◆ WORK INSTRUCTIONS ◆
Print every line of the listing below, starting with the line that holds "## Design Decorator" and going on through the line that holds "这部分是扩展阅读。PEP318 提到了很多设计 decorator", both included, and print nothing else.
^^^^^^^^
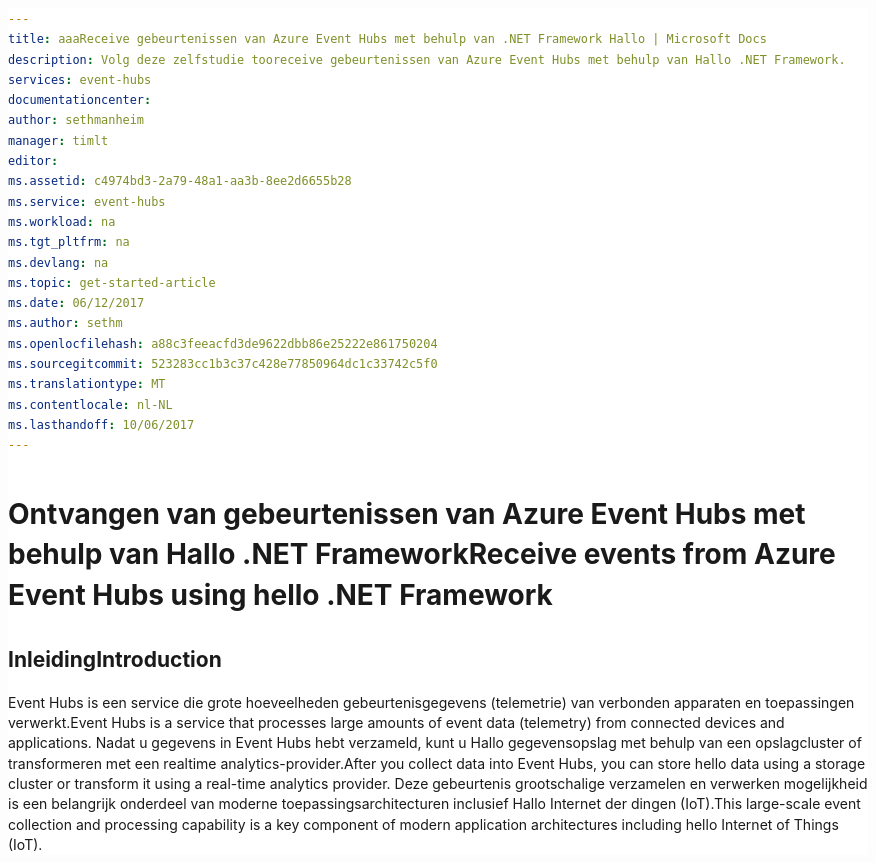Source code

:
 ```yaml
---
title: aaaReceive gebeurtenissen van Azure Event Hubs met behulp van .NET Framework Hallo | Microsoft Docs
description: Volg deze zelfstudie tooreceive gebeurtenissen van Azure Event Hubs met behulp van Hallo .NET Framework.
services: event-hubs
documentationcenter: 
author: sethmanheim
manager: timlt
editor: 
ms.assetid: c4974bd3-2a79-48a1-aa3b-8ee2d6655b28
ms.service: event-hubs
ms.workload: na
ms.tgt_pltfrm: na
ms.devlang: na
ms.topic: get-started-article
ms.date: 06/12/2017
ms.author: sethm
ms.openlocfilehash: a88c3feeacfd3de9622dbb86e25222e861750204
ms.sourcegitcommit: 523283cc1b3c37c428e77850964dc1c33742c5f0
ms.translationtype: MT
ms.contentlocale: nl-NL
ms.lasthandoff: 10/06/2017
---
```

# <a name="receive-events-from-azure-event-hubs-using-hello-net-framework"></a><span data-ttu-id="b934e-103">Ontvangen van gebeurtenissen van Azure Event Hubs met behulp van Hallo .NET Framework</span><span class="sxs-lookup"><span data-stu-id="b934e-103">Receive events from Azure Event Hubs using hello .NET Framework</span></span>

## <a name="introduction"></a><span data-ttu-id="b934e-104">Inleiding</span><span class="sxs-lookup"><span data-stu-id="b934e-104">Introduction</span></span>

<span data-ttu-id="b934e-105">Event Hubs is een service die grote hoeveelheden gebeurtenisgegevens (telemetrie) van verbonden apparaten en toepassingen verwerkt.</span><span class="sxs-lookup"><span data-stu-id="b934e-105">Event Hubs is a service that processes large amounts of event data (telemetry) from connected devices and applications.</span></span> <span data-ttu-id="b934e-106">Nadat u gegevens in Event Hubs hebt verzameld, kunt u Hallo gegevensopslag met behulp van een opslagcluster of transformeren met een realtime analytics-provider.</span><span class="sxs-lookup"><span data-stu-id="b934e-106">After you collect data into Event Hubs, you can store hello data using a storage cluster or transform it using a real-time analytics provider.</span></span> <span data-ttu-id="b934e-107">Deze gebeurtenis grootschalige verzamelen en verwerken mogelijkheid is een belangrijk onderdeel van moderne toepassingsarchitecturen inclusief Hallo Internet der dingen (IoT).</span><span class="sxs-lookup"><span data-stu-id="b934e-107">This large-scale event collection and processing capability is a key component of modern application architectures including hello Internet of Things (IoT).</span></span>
^^^^^^^^
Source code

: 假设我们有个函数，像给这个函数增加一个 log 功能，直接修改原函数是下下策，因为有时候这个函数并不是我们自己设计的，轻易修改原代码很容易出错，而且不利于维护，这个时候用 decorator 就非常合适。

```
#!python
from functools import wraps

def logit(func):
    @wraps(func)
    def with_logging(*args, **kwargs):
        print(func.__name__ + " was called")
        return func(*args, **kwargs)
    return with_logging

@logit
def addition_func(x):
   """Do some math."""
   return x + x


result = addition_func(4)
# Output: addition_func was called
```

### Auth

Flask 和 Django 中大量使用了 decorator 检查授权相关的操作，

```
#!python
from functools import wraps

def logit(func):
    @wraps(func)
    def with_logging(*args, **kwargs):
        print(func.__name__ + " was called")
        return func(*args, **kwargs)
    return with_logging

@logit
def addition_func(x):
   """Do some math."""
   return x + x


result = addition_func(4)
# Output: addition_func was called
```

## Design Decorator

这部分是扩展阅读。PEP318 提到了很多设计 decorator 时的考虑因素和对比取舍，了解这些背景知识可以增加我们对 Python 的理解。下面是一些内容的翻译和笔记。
^^^^^^^^
◆ ANSWER AREA ◆
## Design Decorator

这部分是扩展阅读。PEP318 提到了很多设计 decorator 时的考虑因素和对比取舍，了解这些背景知识可以增加我们对 Python 的理解。下面是一些内容的翻译和笔记。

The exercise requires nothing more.